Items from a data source
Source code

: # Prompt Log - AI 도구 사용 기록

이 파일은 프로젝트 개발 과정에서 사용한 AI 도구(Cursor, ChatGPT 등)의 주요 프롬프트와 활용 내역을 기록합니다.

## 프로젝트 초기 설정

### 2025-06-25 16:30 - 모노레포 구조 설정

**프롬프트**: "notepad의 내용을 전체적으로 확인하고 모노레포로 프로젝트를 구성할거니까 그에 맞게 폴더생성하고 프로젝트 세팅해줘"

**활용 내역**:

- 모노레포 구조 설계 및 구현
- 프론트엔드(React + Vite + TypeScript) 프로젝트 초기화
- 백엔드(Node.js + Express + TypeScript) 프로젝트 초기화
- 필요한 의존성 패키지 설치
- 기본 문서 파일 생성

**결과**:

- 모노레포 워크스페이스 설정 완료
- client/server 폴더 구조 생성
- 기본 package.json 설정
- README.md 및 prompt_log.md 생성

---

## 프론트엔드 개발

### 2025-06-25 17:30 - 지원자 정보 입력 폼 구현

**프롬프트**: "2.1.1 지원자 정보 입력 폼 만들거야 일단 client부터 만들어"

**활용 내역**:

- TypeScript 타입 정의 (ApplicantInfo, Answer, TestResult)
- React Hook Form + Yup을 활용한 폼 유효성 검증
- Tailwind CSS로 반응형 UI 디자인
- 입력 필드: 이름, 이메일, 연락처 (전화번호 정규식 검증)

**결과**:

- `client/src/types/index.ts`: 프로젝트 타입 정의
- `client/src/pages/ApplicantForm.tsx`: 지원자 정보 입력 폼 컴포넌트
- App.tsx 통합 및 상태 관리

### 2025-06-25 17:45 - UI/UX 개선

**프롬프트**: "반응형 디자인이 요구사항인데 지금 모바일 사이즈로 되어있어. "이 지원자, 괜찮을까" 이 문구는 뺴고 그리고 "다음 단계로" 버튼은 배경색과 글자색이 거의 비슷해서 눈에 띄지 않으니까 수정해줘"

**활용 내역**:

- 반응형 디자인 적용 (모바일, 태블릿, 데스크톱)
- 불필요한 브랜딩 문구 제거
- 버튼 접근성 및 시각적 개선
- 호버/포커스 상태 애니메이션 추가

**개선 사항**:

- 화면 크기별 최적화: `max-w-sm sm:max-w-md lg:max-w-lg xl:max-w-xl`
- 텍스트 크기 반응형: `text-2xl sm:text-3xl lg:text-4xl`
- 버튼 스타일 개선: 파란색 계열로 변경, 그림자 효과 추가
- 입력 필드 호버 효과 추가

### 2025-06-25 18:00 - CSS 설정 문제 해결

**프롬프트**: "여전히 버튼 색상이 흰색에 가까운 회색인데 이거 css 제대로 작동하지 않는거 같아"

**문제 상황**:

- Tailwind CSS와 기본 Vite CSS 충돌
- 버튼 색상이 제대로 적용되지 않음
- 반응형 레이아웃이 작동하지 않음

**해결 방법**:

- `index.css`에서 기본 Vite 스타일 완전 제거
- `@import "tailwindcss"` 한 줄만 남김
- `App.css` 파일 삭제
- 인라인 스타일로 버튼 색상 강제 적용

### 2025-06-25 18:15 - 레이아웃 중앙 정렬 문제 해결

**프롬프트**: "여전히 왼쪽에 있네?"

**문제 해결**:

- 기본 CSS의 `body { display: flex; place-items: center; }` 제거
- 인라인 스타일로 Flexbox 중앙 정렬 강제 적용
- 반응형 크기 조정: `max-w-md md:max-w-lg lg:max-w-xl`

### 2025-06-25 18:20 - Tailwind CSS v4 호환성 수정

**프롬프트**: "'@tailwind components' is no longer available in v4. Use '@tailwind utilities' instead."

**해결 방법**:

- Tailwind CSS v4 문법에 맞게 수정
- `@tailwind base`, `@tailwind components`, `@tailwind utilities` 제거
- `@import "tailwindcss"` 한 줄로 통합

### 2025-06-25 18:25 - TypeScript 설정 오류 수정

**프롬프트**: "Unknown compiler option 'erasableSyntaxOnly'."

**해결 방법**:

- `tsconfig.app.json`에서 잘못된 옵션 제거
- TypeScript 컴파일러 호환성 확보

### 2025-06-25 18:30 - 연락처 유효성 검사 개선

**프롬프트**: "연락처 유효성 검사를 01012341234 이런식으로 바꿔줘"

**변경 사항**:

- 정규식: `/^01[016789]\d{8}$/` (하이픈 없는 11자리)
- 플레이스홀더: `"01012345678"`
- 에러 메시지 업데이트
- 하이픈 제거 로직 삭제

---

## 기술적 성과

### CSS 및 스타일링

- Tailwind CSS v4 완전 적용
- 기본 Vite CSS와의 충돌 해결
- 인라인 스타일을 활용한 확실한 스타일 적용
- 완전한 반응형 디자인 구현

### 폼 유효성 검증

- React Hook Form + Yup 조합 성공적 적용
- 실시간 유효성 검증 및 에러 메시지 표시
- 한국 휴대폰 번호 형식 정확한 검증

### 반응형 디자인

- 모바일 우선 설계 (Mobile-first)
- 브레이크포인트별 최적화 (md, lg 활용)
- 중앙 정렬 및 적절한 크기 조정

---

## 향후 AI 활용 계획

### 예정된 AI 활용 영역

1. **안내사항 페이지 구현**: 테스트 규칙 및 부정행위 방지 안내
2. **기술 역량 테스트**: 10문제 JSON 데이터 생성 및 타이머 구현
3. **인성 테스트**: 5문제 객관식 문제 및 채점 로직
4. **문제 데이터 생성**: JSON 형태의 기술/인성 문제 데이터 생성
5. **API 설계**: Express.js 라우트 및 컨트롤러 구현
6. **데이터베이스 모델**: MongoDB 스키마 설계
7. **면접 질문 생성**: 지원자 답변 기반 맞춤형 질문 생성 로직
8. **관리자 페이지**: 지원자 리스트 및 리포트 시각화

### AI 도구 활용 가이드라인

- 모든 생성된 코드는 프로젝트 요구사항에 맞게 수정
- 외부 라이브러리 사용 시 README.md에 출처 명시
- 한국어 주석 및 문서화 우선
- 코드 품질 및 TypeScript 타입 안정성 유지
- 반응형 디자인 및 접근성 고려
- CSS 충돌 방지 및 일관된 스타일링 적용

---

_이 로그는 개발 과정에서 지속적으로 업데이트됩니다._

WHAT TO WORK ON:
Beginning with the line that has "- 중앙 정렬 및 적절한 크기 조정" and ending with the line that has "### AI 도구 활용 가이드라인", set down the lines above exactly and include no others.

TASK SOLUTION:
- 중앙 정렬 및 적절한 크기 조정

---

## 향후 AI 활용 계획

### 예정된 AI 활용 영역

1. **안내사항 페이지 구현**: 테스트 규칙 및 부정행위 방지 안내
2. **기술 역량 테스트**: 10문제 JSON 데이터 생성 및 타이머 구현
3. **인성 테스트**: 5문제 객관식 문제 및 채점 로직
4. **문제 데이터 생성**: JSON 형태의 기술/인성 문제 데이터 생성
5. **API 설계**: Express.js 라우트 및 컨트롤러 구현
6. **데이터베이스 모델**: MongoDB 스키마 설계
7. **면접 질문 생성**: 지원자 답변 기반 맞춤형 질문 생성 로직
8. **관리자 페이지**: 지원자 리스트 및 리포트 시각화

### AI 도구 활용 가이드라인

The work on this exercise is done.